PAGE EXTRACT below:

For the September issue of the Capital District Parent Pages, I thanked Wildwood School. I will never be able to repay what they have done for my son and my sanity. Always I felt supported. Always I knew they were doing their best with Jonah, with all the kids, treating each like an individual. The school year has started at Wildwood and Jonah’s not there. It’s surreal.
For those of you who don’t read the magazine, here’s the article I wrote:
Normal is a Dryer Setting
Autism: When your child is diagnosed, you’re abruptly initiated into a fraternity of parents, all asking questions for which there are no straightforward answers. Before you have a chance to fully comprehend what’s happening, you’re hurled into a world of acronyms, specialists, and an array of treatments – most different, some opposed to one another, and none guaranteed to alleviate the symptoms of this mystifying condition. It’s no coincidence that the autism awareness ribbon has an array of colorful puzzle pieces on it. Like a rainbow, the spectrum of autism spreads across the population and manifests itself in a million different ways. If you’ve met one child with autism, you’ve met one child with autism. And yet their individual colors are beautiful and bright.
We are lucky; Jonah was diagnosed and received special education intervention services early. Just before he turned three, I visited special education schools all over the Capital District and was especially impressed with Wildwood School. When we enrolled him, we had no idea how lucky we were to snag an opening – oftentimes there’s a waiting list.
In the 6+ years Jonah’s been at Wildwood, we consistently encountered teachers, social workers, and staff with an amazing dedication to the nurturing of each individual’s learning potential. We watched as his speech teachers worked tirelessly to draw language and other communication from him. We loved hearing about his love of rhythm, music, and performing. To this day he can speak only in short phrases, but can sing whole songs – usually Guster (since that’s what mama plays in the car all the time). We laughed as he once stole the mic (and the stage) at an annual concert amid the mild chaos that’s normally the backdrop for these events. Nobody minds. There is solidarity there. We all understand the shrieks, bouncing, flapping, and whatever other mayhem.
Every year Wildwood has a “moving up” ceremony for each class. This year, Jonah’s “moving up“ ceremony was also a “moving out” ceremony; instead of returning in September, he’s moved to residential educational placement an hour and a half away. At first I had no intention of attending the ceremony. For one thing, it’s painful emotionally, and I also figured he’d go all violent on someone/everyone, hurting people, screaming, caught and restrained. But then I decided, if the people at Wildwood are determined to include him, I can’t ignore their efforts. And so I decided to go. Not surprisingly, they had a plan for Jonah. Until it was his turn to walk onto stage, they wheeled him around in the hallway on his “scooter,” keeping him calm. At the last moment they got him off the scooter, opened the auditorium door, ushered him through, and guided him onto the stage, where he was handed a rolled certificate. The MC gave him a verbal accolade, best challenge of the summer or something I don’t remember. I was too nervous.

End of PAGE EXTRACT.
RECORDS PROVIDED below:

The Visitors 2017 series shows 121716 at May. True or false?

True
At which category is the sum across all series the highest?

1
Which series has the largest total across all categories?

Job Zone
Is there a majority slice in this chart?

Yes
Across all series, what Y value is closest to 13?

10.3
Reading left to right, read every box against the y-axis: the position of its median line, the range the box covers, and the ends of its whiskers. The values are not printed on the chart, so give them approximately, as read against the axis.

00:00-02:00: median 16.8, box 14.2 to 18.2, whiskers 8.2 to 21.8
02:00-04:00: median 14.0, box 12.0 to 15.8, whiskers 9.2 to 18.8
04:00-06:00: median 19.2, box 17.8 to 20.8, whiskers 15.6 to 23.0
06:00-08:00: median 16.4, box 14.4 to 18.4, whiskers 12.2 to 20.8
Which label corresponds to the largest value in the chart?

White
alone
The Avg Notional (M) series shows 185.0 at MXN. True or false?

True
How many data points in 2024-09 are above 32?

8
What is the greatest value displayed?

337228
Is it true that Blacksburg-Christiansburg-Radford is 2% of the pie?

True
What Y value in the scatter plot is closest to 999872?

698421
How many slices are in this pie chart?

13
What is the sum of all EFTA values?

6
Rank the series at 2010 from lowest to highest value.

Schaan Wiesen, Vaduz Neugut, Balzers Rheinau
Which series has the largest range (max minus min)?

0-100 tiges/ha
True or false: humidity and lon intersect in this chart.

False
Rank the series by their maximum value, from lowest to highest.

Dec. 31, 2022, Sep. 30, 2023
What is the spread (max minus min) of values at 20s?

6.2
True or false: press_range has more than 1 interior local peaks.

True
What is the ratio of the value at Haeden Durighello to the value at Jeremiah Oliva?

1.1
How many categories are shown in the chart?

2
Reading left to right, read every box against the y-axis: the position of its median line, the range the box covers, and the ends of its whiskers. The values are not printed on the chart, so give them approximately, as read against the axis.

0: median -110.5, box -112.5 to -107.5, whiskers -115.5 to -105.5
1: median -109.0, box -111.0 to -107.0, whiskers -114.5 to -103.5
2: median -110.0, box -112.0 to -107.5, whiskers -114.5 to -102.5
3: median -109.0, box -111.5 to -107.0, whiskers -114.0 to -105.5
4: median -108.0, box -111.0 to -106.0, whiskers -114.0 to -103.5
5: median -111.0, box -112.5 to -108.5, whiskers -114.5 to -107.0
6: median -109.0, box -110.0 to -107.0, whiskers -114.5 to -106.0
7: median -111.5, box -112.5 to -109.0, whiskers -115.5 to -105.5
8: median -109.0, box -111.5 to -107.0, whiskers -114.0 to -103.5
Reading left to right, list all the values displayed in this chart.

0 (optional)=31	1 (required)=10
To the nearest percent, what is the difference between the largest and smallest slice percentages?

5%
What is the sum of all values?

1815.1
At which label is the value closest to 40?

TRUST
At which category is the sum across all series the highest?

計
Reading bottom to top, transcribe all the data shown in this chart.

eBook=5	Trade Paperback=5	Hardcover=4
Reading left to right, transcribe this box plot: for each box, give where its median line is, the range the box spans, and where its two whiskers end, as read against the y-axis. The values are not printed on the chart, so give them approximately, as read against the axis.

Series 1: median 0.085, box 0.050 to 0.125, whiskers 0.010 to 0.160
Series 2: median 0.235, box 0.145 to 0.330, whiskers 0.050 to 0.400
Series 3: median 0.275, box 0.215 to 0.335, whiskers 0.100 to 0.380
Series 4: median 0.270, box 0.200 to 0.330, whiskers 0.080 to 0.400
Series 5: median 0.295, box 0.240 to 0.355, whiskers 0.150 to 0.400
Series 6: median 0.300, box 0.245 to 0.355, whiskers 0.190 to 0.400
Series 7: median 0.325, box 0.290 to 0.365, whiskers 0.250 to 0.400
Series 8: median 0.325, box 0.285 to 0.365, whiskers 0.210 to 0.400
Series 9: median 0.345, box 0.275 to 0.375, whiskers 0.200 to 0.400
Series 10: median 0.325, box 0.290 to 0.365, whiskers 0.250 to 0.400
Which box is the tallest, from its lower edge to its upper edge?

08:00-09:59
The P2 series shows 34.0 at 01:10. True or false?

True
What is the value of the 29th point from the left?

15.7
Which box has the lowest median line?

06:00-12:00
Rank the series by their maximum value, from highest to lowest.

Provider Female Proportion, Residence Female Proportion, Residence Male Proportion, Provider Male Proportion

End of RECORDS PROVIDED.

### WHAT YOU NEED TO DO
(1) Following the Wildwood School piece, list in order the actions the text says were taken at the "moving up" ceremony to get Jonah from the hallway onto the stage.
(2) Echo the Wildwood School piece, starting with "For the September" and going on through "there. It’s surreal.".

### SOLUTIONS TO THE PROBLEMS
(1)
1. They wheeled him around in the hallway on his "scooter," keeping him calm.
2. They got him off the scooter.
3. They opened the auditorium door.
4. They ushered him through.
5. They guided him onto the stage.

(2)
For the September issue of the Capital District Parent Pages, I thanked Wildwood School. I will never be able to repay what they have done for my son and my sanity. Always I felt supported. Always I knew they were doing their best with Jonah, with all the kids, treating each like an individual. The school year has started at Wildwood and Jonah’s not there. It’s surreal.